Arch Linux

Please read this before reporting a bug:
https://wiki.archlinux.org/index.php/Reporting_Bug_Guidelines

Do NOT report bugs when a package is just outdated, or it is in Unsupported. Use the 'flag out of date' link on the package page, or the Mailing List.

REPEAT: Do NOT report bugs for outdated packages!
Tasklist

FS#63697 - systemd 243.0-1 poweroff/reboot umount errors

Attached to Project: Arch Linux
Opened by Scott K. (Pillgar) - Monday, 09 September 2019, 00:36 GMT
Last edited by freswa (frederik) - Saturday, 25 April 2020, 21:51 GMT
Task Type Bug Report
Category Packages: Core
Status Assigned   Reopened
Assigned To Dave Reisner (falconindy)
Christian Hesse (eworm)
Architecture x86_64
Severity Medium
Priority Normal
Reported Version
Due in Version Undecided
Due Date Undecided
Percent Complete 0%
Votes 10
Private No

Details

Description: after upgrading from systemd 242.84-2 to 243.0-1 (lib32 included), I've noticed two errors during shutdown or reboot.

sd-umount[1636]: Failed to umount /oldroot: Device or resource busy
sd-umount[1637]: Failed to umount /oldroot/sys: Device or resource busy

Might be a regression from https://bbs.archlinux.org/viewtopic.php?id=233820&p=2. I vaguely remember seeing this in a previous version awhile ago.

Additional info:
* package version(s) systemd 243.0-1

Steps to reproduce:
upgrade to systemd 243.0-1 and reboot
This task depends upon

Comment by jari_45 (jari_45) - Wednesday, 11 September 2019, 08:59 GMT
I have noticed this bug too.

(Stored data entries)
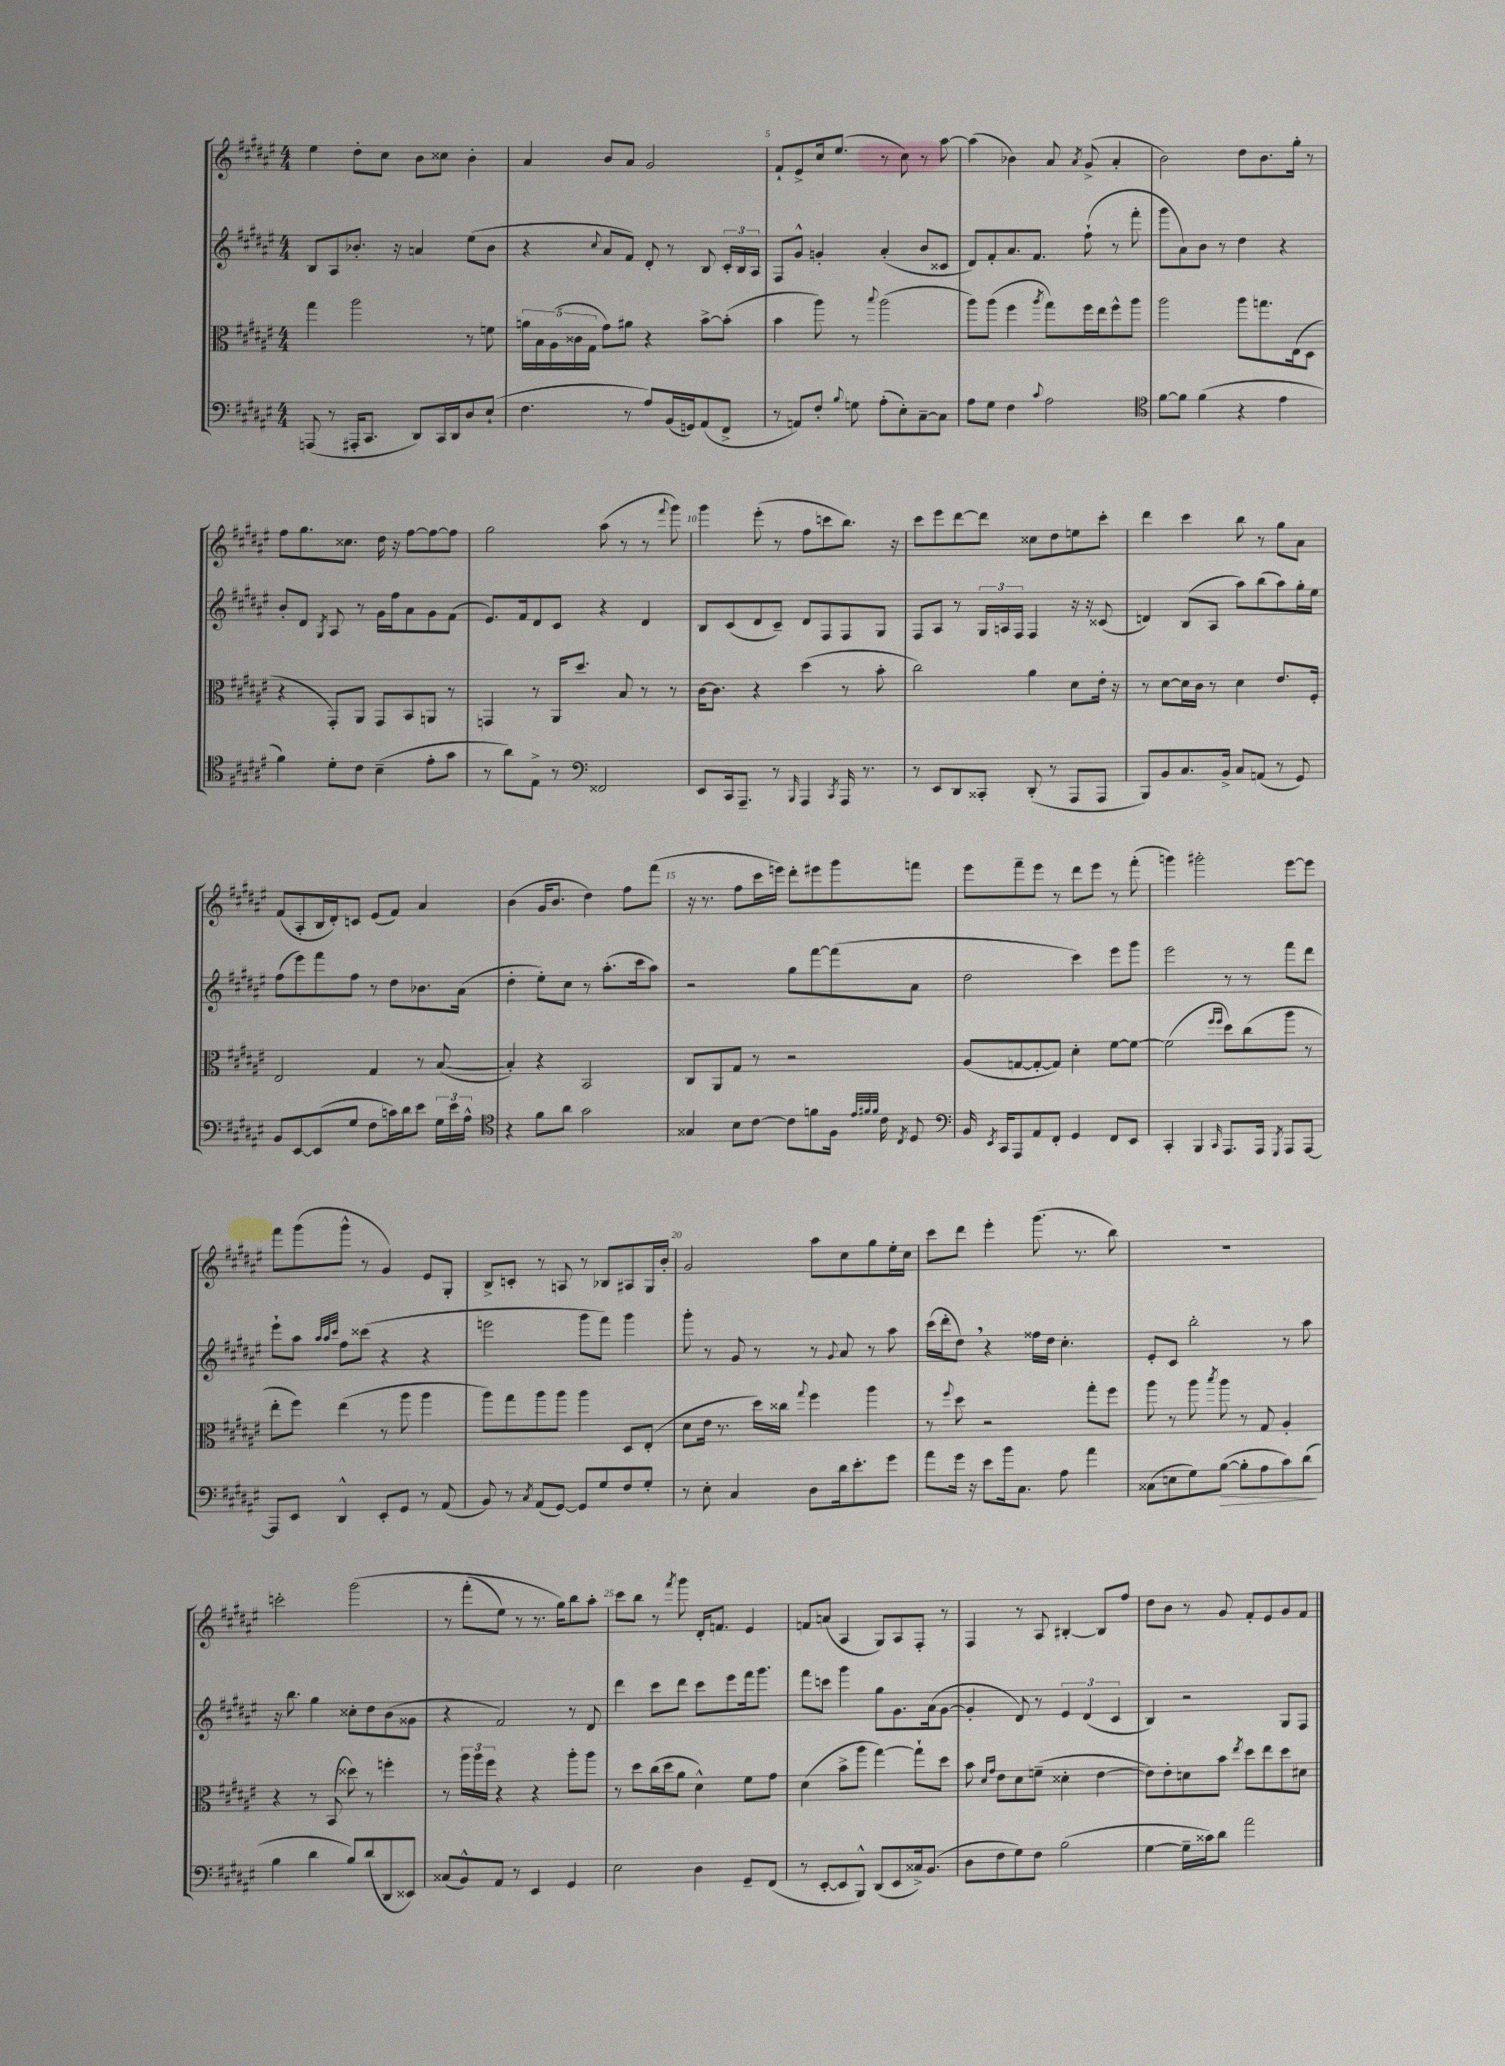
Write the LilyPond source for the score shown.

<<
\new StaffGroup <<
\new Staff = "s0" {
    \clef treble \key fis \major \numericTimeSignature \time 4/4
    \autoBeamOff eis''4 dis''8[-. cis''8] b'8[ cisis''8] b'4-. |
    ais'4 b'8[ ais'8] gis'2 |
    fis'8[-! eis'8-> cis''16 eis''8.]( r8 cis''8) r8 ais''8~ |
    ais''4( bes'4) ais'8 \acciaccatura { ais'8 } gis'8->( ais'4-. |
    b'2) dis''8[ b'8. gis''16]-. r8 |
    fis''8[ gis''8. cisis''8.] dis''16 r16 fis''8[~ fis''8~ fis''8] |
    gis''2 ais''8( r8 r8 \appoggiatura { fis'''8 } gis'''8) |
    gis'''4 eis'''8-.( r8 fis''8[ c'''8 b''8.]) r16 |
    cis'''8[ eis'''8 dis'''8~ dis'''8] cisis''8[ dis''8 e''8 cis'''8]-. |
    dis'''4 cis'''4 b''8 r8 gis''8[ ais'8] |
    fis'8[( ais8-. b16 dis'16-.) c'8] eis'8[( fis'8]) ais'4 |
    b'4( gis'16[ b'8.] dis''4) fis''8[ fis'''8]( |
    r16 r8. fis''8[ cis'''16 e'''16]) dis'''8[-. eis'''8 gis'''8 f'''8] |
    eis'''8[ fis'''8-- eis'''8] r8 dis'''8[ eis'''8] r8 fis'''8-.( |
    g'''4) gis'''2-. eis'''8[~ eis'''8] |
    fis'''8[ gis'''8( gis'''8]-^ r8 gis'4) eis'8[ gis8]-. |
    b8[-> c'8]-. r8 a8 r8 bes8[ ais8 gis16 b'16]-. |
    gis'2 ais''8[ cis''8 gis''8 eis''16-. cis''16] |
    cis'''8[ dis'''8] eis'''4-. gis'''8.( r8. b''8) |
    R1 |
    c'''2-. gis'''2\( |
    r8 fis'''8[-.( eis''8]) r8 r8. gis''16[\) b''8 ais''8]-. |
    cis'''8[ b''8] r8 \acciaccatura { fis'''8 } gis'''8 dis'16[-. f'8.] eis'4 |
    f'8[ a'8]( ais4 gis8[) ais8 fis8]-. r8 |
    fis4 r8 ais8 bis4~-. bis8[ fis''8] |
    dis''8[ b'8] r8 gis'8 fis'8[-. eis'8 gis'8 fis'8] \bar "|." |
}
\new Staff = "s1" {
    \clef treble \key fis \major \numericTimeSignature \time 4/4
    \autoBeamOff b8[ ais8 bes'8.]-. r16 a'4 eis''8[( bes'8] |
    r4 \appoggiatura { cis''8 } ais'8[ fis'8]) dis'8-. r8 b8 \tuplet 3/2 { cis'16[-. b16 ais16] } |
    fis8[ gis'8]-^ g'4-. ais'4-.( b'8[ cisis'8] |
    dis'8[) fis'8-. ais'8. fis'8.] fis''8-!( r8 fis'''8-. |
    gis'''8[ ais'8) b'8] r8 dis''4 r4 |
    b'8[-. dis'8] \acciaccatura { gis8 } ais8 r8 gis'16[ fis''16 ais'8 gis'8 fis'8]( |
    eis'8.[) fis'16 dis'8 cis'8] r4 dis'4 |
    b8[ cis'8( dis'8 cis'8]--) dis'8[ fis8 fis8 gis8] |
    fis8[ ais8] r8 \tuplet 3/2 { gis16[ a16 fis16] } fis4 r16 r16 cisis'8( |
    d'4) b8[( ais8] ais''8[) b''8( ais''8) gis''16-. eis''16] |
    fis''8[( eis'''8) fis'''8 fis''8] r8 dis''8[ bes'8. ais'16]( |
    dis''4-. eis''8[-.) cis''8] r8 ais''8.[-.( cis'''16 ais''8]) |
    r2 gis''8[ fis'''8~ fis'''8( ais'8] |
    dis''2 cis'''4) eis'''8[ gis'''8] |
    eis'''2 r8 r8 fis'''8[ dis'''8] |
    eis'''8[-! ais''8] \grace { ais''32[ ais''32 cis'''32] } fis''8[ cisis'''8]( r4 r4 |
    e'''2 gis'''8[ fis'''8]) gis'''4 |
    gis'''8-. r8 gis'8 r8 r8 \appoggiatura { gis'8 } ais'8 r8 ais''8 |
    cis'''16[( dis'''16-. dis''8]) \breathe r4 fisis''16[ dis''16] cis''4.-. |
    eis'8[-. cis'8] b''2-. r8 ais''8 |
    r16 b''8. gis''4 cisis''8[-. dis''8 b'8( gisis'8] |
    r4 fis'2) r8 dis'8 |
    dis'''4 cis'''8[ dis'''8] cis'''8[ eis'''8 fis'''16 gis'''8.] |
    fis'''8[ c'''8] gis'''4 gis''8[ gis'8. ais'16( gis'8]~ |
    gis'4-. dis'8) r8 \tuplet 3/2 { eis'4 dis'4( cis'4 } |
    b4) r2 gis8[ fis8] \bar "|." |
}
\new Staff = "s2" {
    \clef alto \key fis \major \numericTimeSignature \time 4/4
    \autoBeamOff gis''4 ais''2 r8 f'8 |
    \tuplet 5/4 { a'16[ b16 ais16( cisis'16 gis16] } gis'8[) ais'8] r4 b'8[~-> b'8]-.( |
    b'4 ais''8) r8 \appoggiatura { b''8 } ais''2( |
    ais''8[) ais''8]( fis''4 \acciaccatura { ais''8 } gis''8[) fis''16 eis''16 fis''8-^ ais''8] |
    ais''2 ais''8[ g''8. eis16( dis8] |
    r4 gis,8[-.) ais,8] gis,8[ b,8 a,8] r8 |
    g,4 r8 ais,16[ dis''8.] b8 r8 r8 |
    cis'16[~ cis'8.] r4 dis''4( r8 b'8-. |
    cis''2) ais'4 dis'8[ eis'16]-. r16 |
    r8 dis'8[~ dis'16 cis'16] r8 dis'4 eis'8.[ fis16]-. |
    eis2 gis4 r8 b8~( |
    b4-.) r4 b,2 |
    cis8[ ais,8 gis8] r8 r2 |
    ais8[( g8~ g8~-. g8]) dis'4-. fis'8[~ fis'8]~ |
    fis'2( \grace { fis''16[ fis''16] } dis''8[) cis''8( ais''8] r8 |
    eis''8[-. fis''8]) eis''4( r8 ais''8 ais''4 |
    ais''8[) gis''8 ais''8 ais''8] ais''4 dis8[ eis8]-.( |
    dis'8[ eis'16] r8. dis''16[) cisis''16] \appoggiatura { gis''8 } fis''4 ais''4 |
    r8 \appoggiatura { fis''8 } dis''8 r2 gis''8[-. fis''8] |
    ais''8 r8 ais''8 \acciaccatura { b''8 } ais''8 r8 gis8 ais4-. |
    r4 r8 b,8( disis''8) r8 f''4-. |
    r8 \tuplet 3/2 { ais''16[ ais''16 fis''16] } r4 r4 ais''8[-. ais''8] |
    r8 dis''8[ cis''16( dis''16 ais'8] dis'4-^) fis'8[ gis'8] |
    dis'4( b'8[-> ais''8] gis''4~) gis''8[-! dis''8] |
    b'8 \grace { dis'16[ gis'16] } eis'8[ dis'8 f'8]--( disis'4-. eis'4~ |
    eis'8[) eis'8-. d'8 b'8] \acciaccatura { eis''8 } dis''8[ eis''8 dis''8 dis'8] \bar "|." |
}
\new Staff = "s3" {
    \clef bass \key fis \major \numericTimeSignature \time 4/4
    \autoBeamOff a,,8( r8 ais,,16[-. cis,8.] dis,8[) cis,16 dis,16 dis8 eis8]-!( |
    fis4. r8 ais8[) b,16( g,16) ais,8( fis,8]-> |
    r8 a,8[) fis8]-. \appoggiatura { b8 } g8 ais8[-.( eis8-.) cis8~-- cis8] |
    ais8[ gis8] fis4 \appoggiatura { cis'8 } ais2 |
    \clef tenor fis'8[~ fis'8] fis'4( r4 eis'4 |
    fis'4) dis'8[-. cis'8] b4--( eis'8[-. gis'8] |
    r8 ais'8[) eis8]-> r8 \clef bass fisis,2 |
    eis,8[ cis,16 ais,,8.]-- r8 \grace { b,,16 } ais,,4 \acciaccatura { cis,8 } ais,,16 r8. |
    r8 eis,8[ dis,8 cisis,8]-. dis,8-.( r8 ais,,8[ ais,,8] |
    b,,8[) b,8 cis8. b,16]-> cis8[ a,8]( r8 gis,8) |
    b,8[ eis,8~ eis,8( gis8] fis8[ c'16) dis'16 eis'8] \tuplet 3/2 { gis16[ eis'16 ais16]-^ } |
    \clef tenor r4 fis'8[ ais'8] gis'2 |
    gisis4 b8[ cis'8]~ cis'8[ f'8 fis16] \grace { eis'32[ fis'32 fis'32] } cis'16 \acciaccatura { cis8 } dis8 |
    \clef bass b,16 \acciaccatura { eis,8 } cis,16[ ais,,8 ais,8 fis,8]-. gis,4 fis,8[ eis,8] |
    cis,4-. b,,4 \grace { cis,16 } ais,,8.[ ais,,16] \acciaccatura { gis,,8 } ais,,8[ ais,,8]~ |
    ais,,8[ eis,8] dis,4-^ eis,8[-. gis,8] r8 ais,8( |
    b,8) r8 \acciaccatura { cis8 } ais,8[( gis,8]~) gis,8[ gis8 fis8 gis8]-. |
    r8 eis8-. cis4 dis8[ dis'16 eis'8.-. gis'8] |
    ais'8[ gis'16] r16 eis'8[ b'16 cis8.] ais8 ais'4 |
    cisis8[( e8 gis8) b8]~\>( b8[-. ais8 cis'8) dis'8]\!( |
    b4 dis'4 b8[) dis'8( dis,8 eisis,8]) |
    cisis8[( b,8-^) ais,8] r8 eis,4 gis,4 |
    eis2 dis4 gis,8[-- fis,8]( |
    r8 eis,8[~-. eis,8 b,,8]-^) dis,8[( eis,8 cisis16->) b,8.]( |
    dis8[ fis8 gis8) fis8] b2( |
    gis4~ gis16[-- cisis'16) dis'8] ais'2 \bar "|." |
}
>>
>>
\layout { \context { \Score currentBarNumber = #3 \override BarNumber.break-visibility = ##(#f #t #t) barNumberVisibility = #(every-nth-bar-number-visible 5) } }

_SHORT EXERCISE 1:_
Answer these questions from the systemd bug report:
(a) From which systemd version did the reporter upgrade?
(b) How many votes does the report show?
(c) Who commented on Wednesday, 11 September 2019?
_SHORT EXERCISE 2:_
Decide whether each statement agrees with the systemd bug report. Give yes or no with the deciding words quoted.
(a) The report is filed under Packages: Extra.
(b) Its severity is listed as Medium.
(c) The steps to reproduce are to upgrade to systemd 243.0-1 and reboot.
_SHORT EXERCISE 3:_ Proceed with the systemd bug report from the point at which it stops.
The records have no role here.

_TASK OUTPUT 1:_
(a) 242.84-2
(b) 10
(c) jari_45

_TASK OUTPUT 2:_
(a) No: "Category Packages: Core"
(b) Yes: "Severity Medium"
(c) Yes: "upgrade to systemd 243.0-1 and reboot"

_TASK OUTPUT 3:_
Comment by christian (damachine) - Thursday, 12 September 2019, 15:08 GMT
too
Comment by gamezelda (gamezelda) - Friday, 13 September 2019, 21:08 GMT
After upgrading to systemd 243.0-1 I started getting a new message when shutting down / rebooting:

printk: shutdown: 4 output lines suppressed due to ratelimiting

If I add the "debug" parameter to the kernel command line, I see the "Failed to umount /oldroot" message as well, as reported in this bug.

HOWEVER, If I downgrade to systemd 242.84-2, I no longer see the "lines suppressed due to ratelimiting" message, but I still see the "Failed to umount /oldroot" message. So, it appears that at least in my system, the "Failed to umount /oldroot" always appeared with the "debug" kernel parameter. But the "lines suppressed due to ratelimiting" message started appearing with this upgrade.

Now, if on 243.0-1 I run "sudo sysctl -w kernel.printk_devkmsg=on -w kernel.printk_ratelimit=0", the "lines suppressed due to ratelimiting" message disappears, with no apparent ill effect (I tried various debugging parameters like "debug", "printk_devkmsg=on", etc. and didn't find any further error).

My current hypothesis is:
* The "Failed to umount /oldroot" message is not a regression from 242.84-2 -> 243.0-1, it was there but I simply didn't see it because it only appears with the "debug" kernel parameter.
* The "lines suppressed due to ratelimiting" message is a regression in 243.0-1. But it's possible that it's simply that systemd is too chatty in the shutdown process and this triggers a ratelimiting message even though there is really no error condition.

Can someone else reproduce this behaviour as well?
Comment by Ales Katona (almindor) - Friday, 15 November 2019, 19:11 GMT
I'm getting same. One thing to note here is that I identified the "culprit" for failing the unmount in my case is RLS (rust language server, started by VS code) using lsof | grep ...
If I stop RLS myself and shutdown it works without errors.

It seems systemd is not following proper shutdown logic and isn't waiting for all processes to kill before trying the unmount.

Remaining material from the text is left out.